WORK TO COMPLETE:
Copy out again, unchanged, the line that contains "The most common" and every line after it down to the last line of the data.

━━ INFORMATION PROVIDED

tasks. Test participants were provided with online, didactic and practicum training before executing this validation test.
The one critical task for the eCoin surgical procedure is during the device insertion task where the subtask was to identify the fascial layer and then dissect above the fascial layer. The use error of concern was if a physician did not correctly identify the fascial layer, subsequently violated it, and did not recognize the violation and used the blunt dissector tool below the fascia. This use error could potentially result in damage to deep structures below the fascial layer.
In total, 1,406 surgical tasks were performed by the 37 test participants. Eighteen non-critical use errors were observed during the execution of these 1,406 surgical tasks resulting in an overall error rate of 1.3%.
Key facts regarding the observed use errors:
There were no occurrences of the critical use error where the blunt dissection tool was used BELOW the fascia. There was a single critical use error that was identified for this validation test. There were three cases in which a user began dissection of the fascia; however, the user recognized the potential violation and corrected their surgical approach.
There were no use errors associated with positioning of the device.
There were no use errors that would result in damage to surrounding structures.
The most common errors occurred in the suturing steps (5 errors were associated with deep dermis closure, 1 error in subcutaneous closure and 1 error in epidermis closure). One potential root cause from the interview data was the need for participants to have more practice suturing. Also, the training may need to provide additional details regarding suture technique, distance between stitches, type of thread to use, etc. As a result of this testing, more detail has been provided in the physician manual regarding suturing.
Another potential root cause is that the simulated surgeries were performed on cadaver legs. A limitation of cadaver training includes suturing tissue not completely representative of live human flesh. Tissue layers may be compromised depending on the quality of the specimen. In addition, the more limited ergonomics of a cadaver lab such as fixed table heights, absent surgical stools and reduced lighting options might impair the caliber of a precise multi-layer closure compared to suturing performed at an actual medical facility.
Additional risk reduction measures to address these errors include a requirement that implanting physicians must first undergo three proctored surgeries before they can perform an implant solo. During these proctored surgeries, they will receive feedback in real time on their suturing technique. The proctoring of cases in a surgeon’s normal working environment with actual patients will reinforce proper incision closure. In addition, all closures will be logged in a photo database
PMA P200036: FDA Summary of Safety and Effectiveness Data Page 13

━━━━

EXPECTED ANSWER:
The most common errors occurred in the suturing steps (5 errors were associated with deep dermis closure, 1 error in subcutaneous closure and 1 error in epidermis closure). One potential root cause from the interview data was the need for participants to have more practice suturing. Also, the training may need to provide additional details regarding suture technique, distance between stitches, type of thread to use, etc. As a result of this testing, more detail has been provided in the physician manual regarding suturing.
Another potential root cause is that the simulated surgeries were performed on cadaver legs. A limitation of cadaver training includes suturing tissue not completely representative of live human flesh. Tissue layers may be compromised depending on the quality of the specimen. In addition, the more limited ergonomics of a cadaver lab such as fixed table heights, absent surgical stools and reduced lighting options might impair the caliber of a precise multi-layer closure compared to suturing performed at an actual medical facility.
Additional risk reduction measures to address these errors include a requirement that implanting physicians must first undergo three proctored surgeries before they can perform an implant solo. During these proctored surgeries, they will receive feedback in real time on their suturing technique. The proctoring of cases in a surgeon’s normal working environment with actual patients will reinforce proper incision closure. In addition, all closures will be logged in a photo database
PMA P200036: FDA Summary of Safety and Effectiveness Data Page 13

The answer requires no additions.